Мы шли поникшими, как новобранцы. Пустые улицы заводского поселка не везде освещались, и местами приходилось пробираться на ощупь. Тощие волкодавы выходили из подворотен и далеко сопровождали нас, выпрашивая больными глазами подачку. Было мучительно тоскливо и от того пусто на душе.
Нас было трое. Своей нетерпеливостью и раздражительностью заметно выделялся в нашей группе студент из КИЖ'а, присланный в редакцию для практических занятий. Он был немолодым, но ростом и тщедушным телом напоминал подростка, и производил впечатление усталого, вялого и непригодного ни к чему. Мелкие черты его лица не запоминались. По-видимому раздражительность мешала ему понимать людей, а партийная служба делала его высокомерным и равнодушным ко всем, и трудно было поверить, что у этого человека есть душа. Но совсем другим характером отличался сопровождавший нас фоторепортер местной газеты — подвижной, легкомысленный и жадный ко всему. Он имел особое пристрастие к каламбуру, к шутке, которая не смешила, но в то же время располагала к себе людей. С ним было легко и временами весело…

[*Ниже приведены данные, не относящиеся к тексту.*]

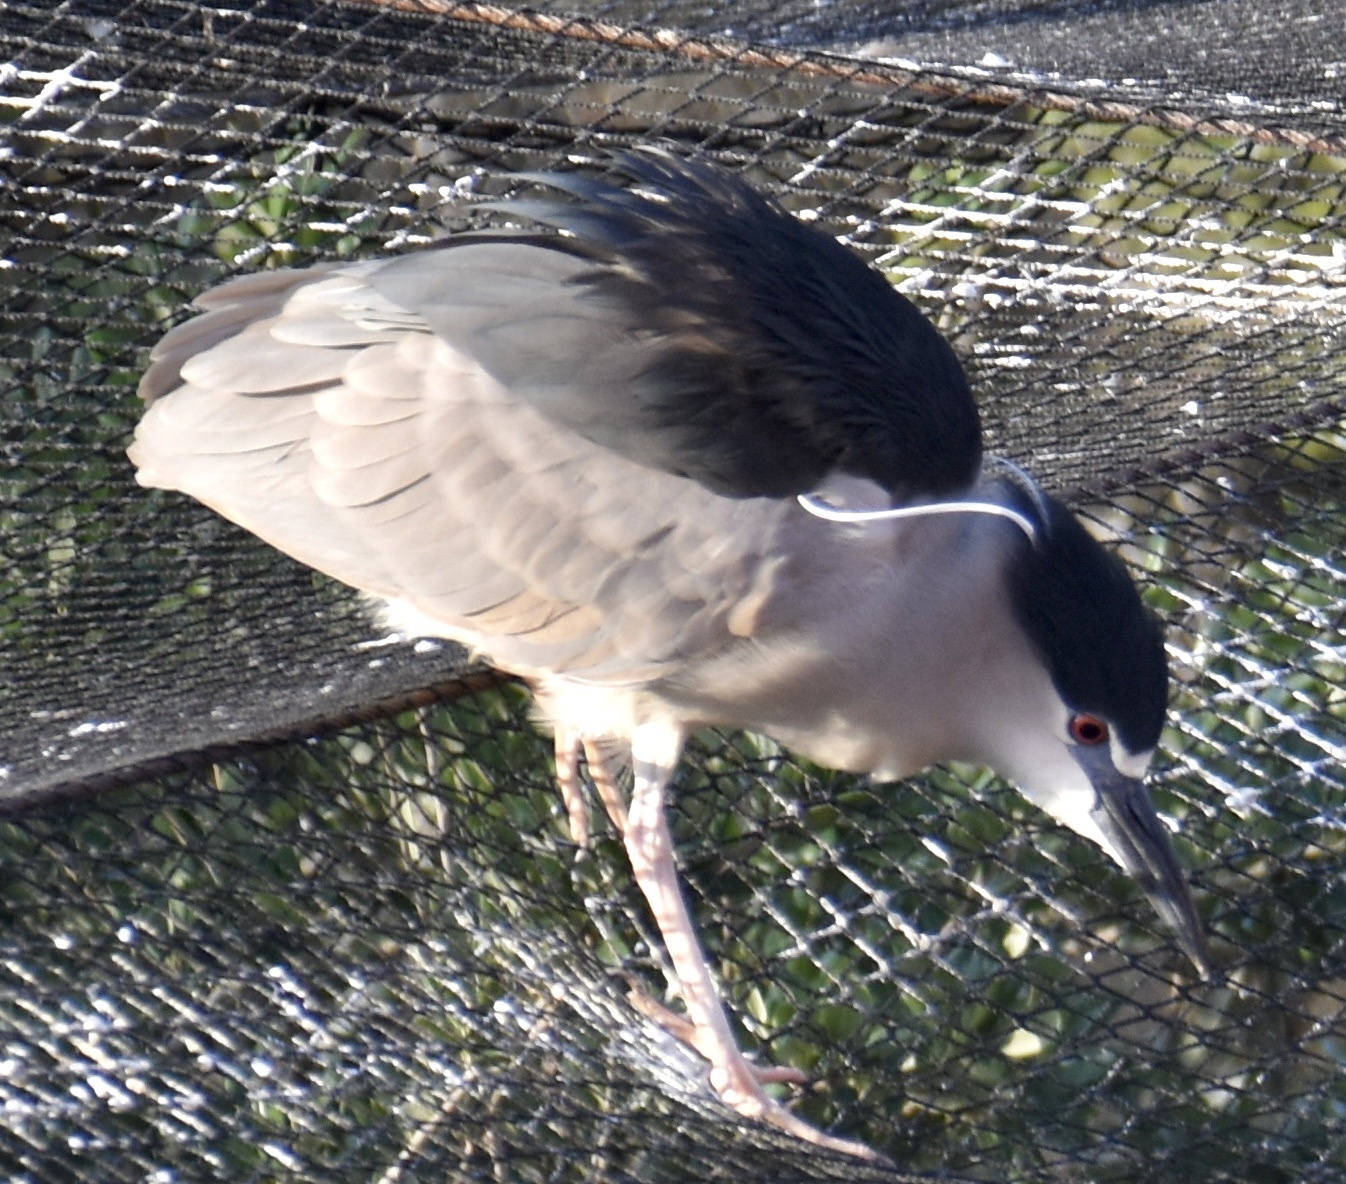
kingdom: Animalia
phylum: Chordata
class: Aves
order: Pelecaniformes
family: Ardeidae
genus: Nycticorax
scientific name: Nycticorax nycticorax
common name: Black-crowned night heron
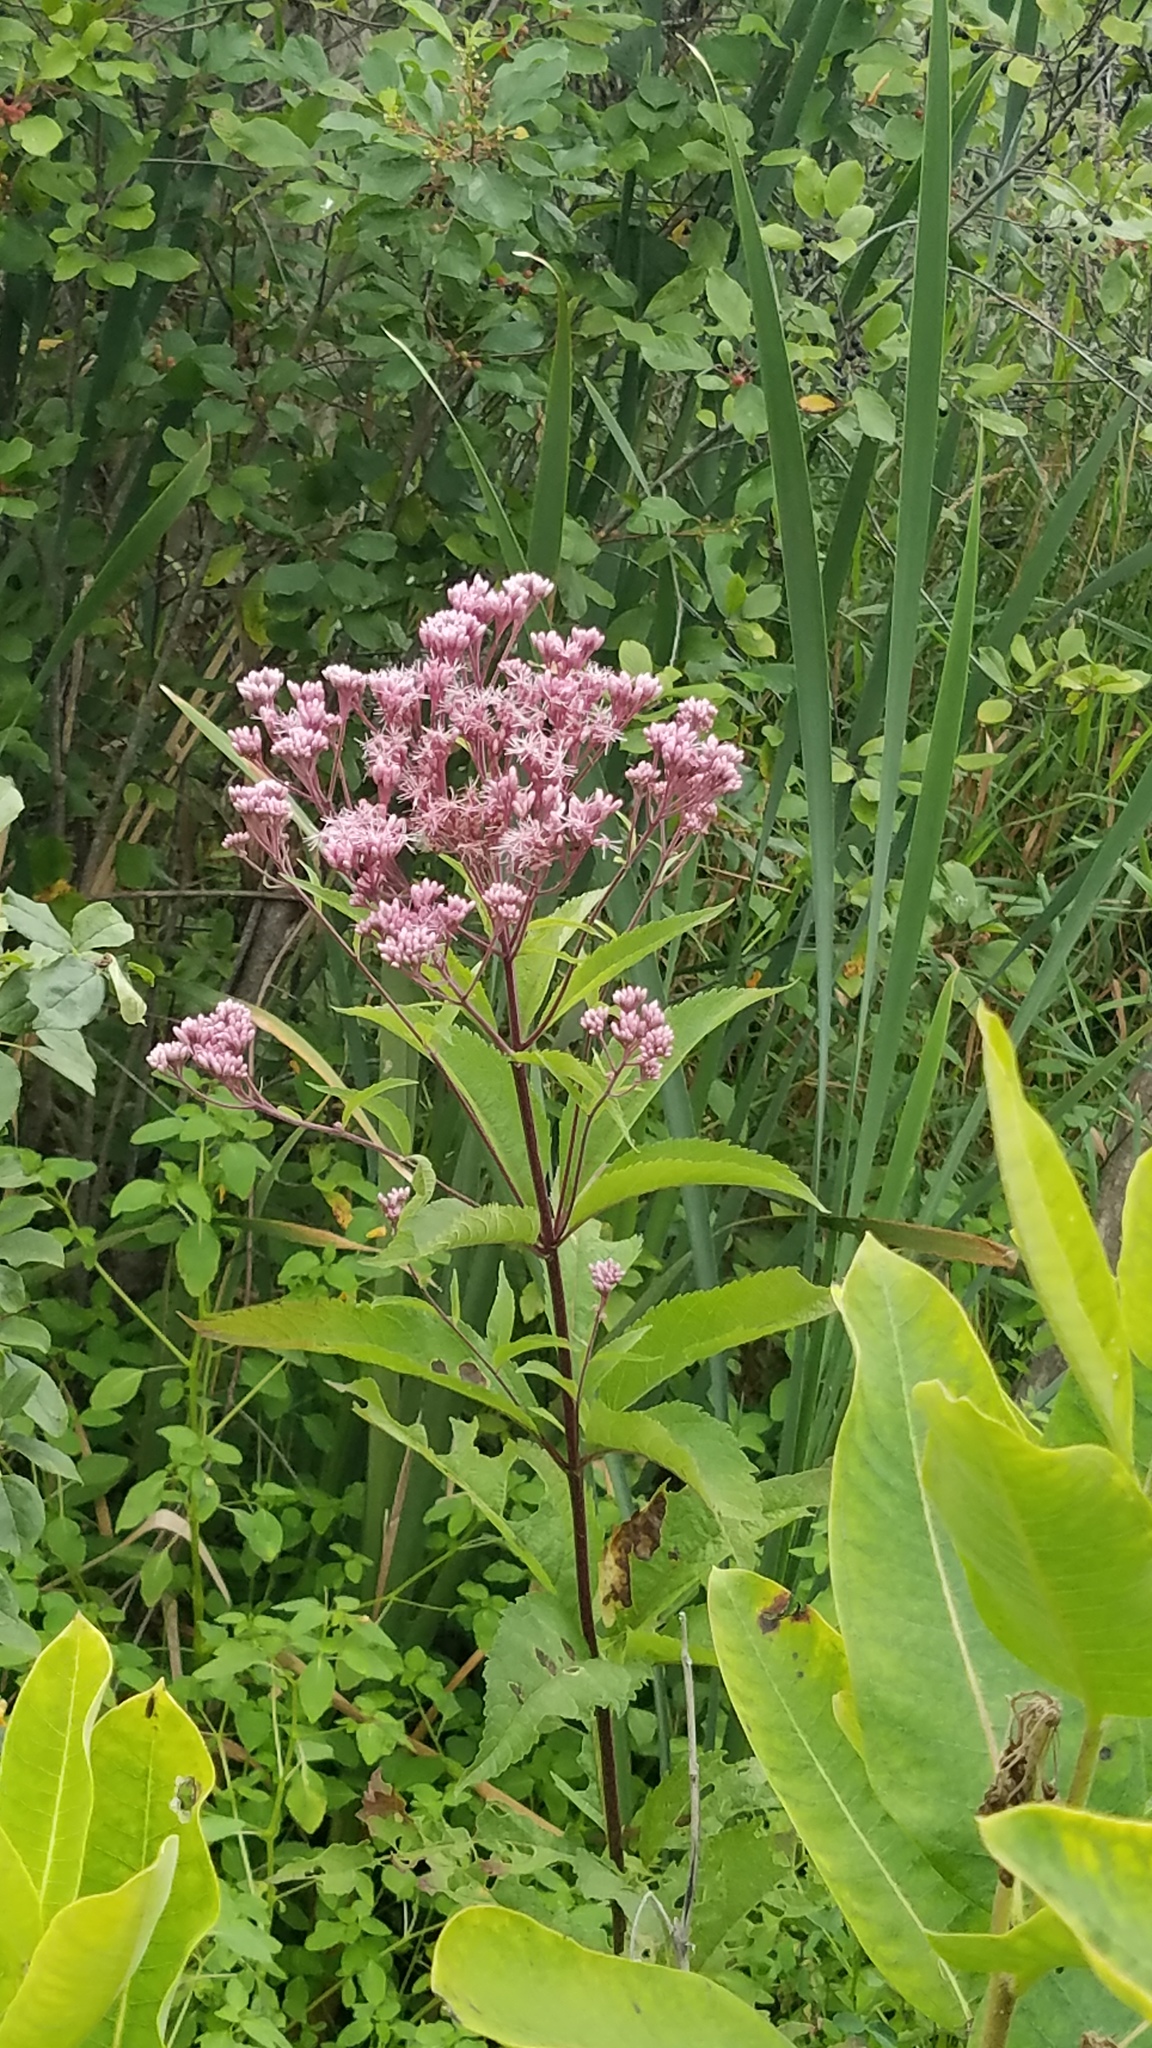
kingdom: Plantae
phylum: Tracheophyta
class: Magnoliopsida
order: Asterales
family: Asteraceae
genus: Eutrochium
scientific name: Eutrochium maculatum
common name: Spotted joe pye weed
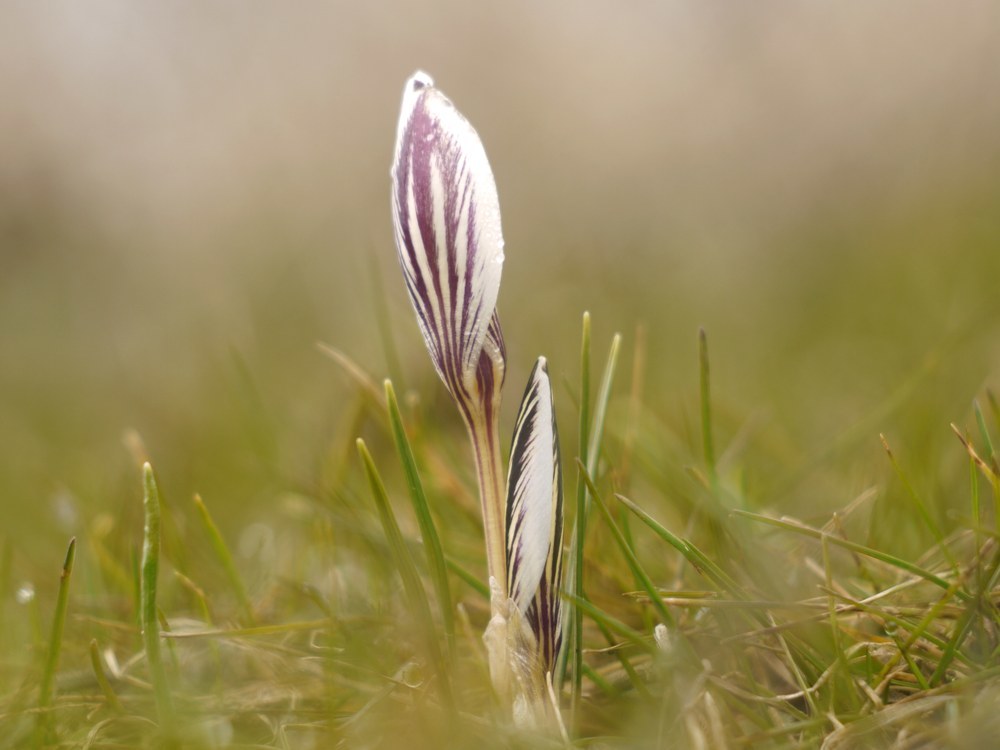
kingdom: Plantae
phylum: Tracheophyta
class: Liliopsida
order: Asparagales
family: Iridaceae
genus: Crocus
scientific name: Crocus reticulatus
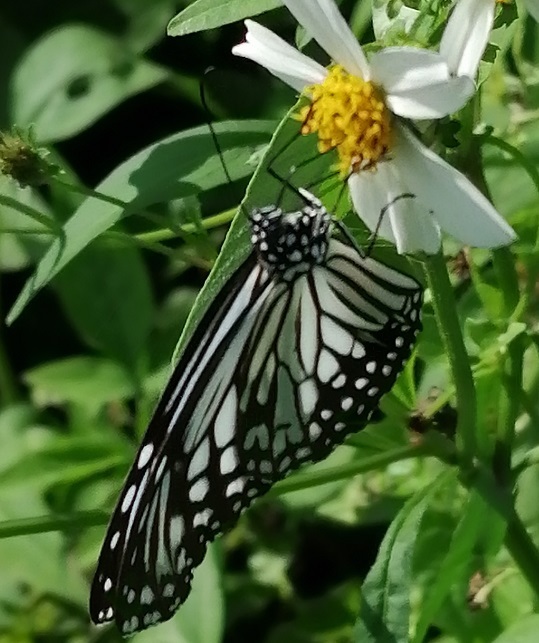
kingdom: Animalia
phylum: Arthropoda
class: Insecta
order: Lepidoptera
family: Nymphalidae
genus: Parantica
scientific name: Parantica aglea
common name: Glassy tiger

У заводских ворот привратник остановил нас.
— Куда вам? — спросил привратник. Мы просили пропустить нас сперва в завком, на что привратник таинственно улыбнулся в ответ, и ничего не сказал.
— Что же ты молчишь? — возмутился студент, и обозвал его чурбаном.
— Чурбан ты, а не человек…
— Вы напрасно ругаетесь, — произнес привратник, и неохотно продолжал. — В такое время в завкоме никого нет, а если вам самого председателя надо, так его вообще нет. Он не то что ночью, но и днем теперь не бывает. Пропал человек…
— Где же он? — живо заинтересовался репортер, искавший случая пошутить и чем-нибудь развлечься. — Надеюсь, он не помер…
— Кто его знает, — ответил равнодушно привратник, — когда кого с нами нет, так для нас он все равно, что помер. Уже больше недели, как его ищут, а найти не могут. Пропал человек, — повторил он, и махнул рукой.
«Он непременно в летунах», — нашептывал мне по дороге студент, радуясь удаче.
Проходя по тусклому заводскому двору, заваленному скелетами сеялок и косилок, я думал об этом царстве тьмы, поглотившем человека, где недобрые чувства радуют, а не огорчают, где нет любви, нет сострадания и жалости, и где, поистине, человек человеку — волк. И как бы в подтверждение этой сокрушавшей меня мысли, я услышал подле себя шипящий голос студента.
— Читай!.. Читай!.. — выкрикивал студент, забегая наперед и делая лицом нехорошие гримасы.
— Читай! — продолжал он, подводя меня к огромной черной доске, висевшей на видном месте, как надгробье; она была вся исписана именами заклейменных людей.
— Разве это люди! — кричал он, как помешанный; студент находился в том состоянии экстаза, при котором совершаются светлые подвиги, или темные преступления.
— Разве это люди! — не унимался он.
— Их надо судить на площади, на открытом месте, чтобы всем было страшно. Это враги!..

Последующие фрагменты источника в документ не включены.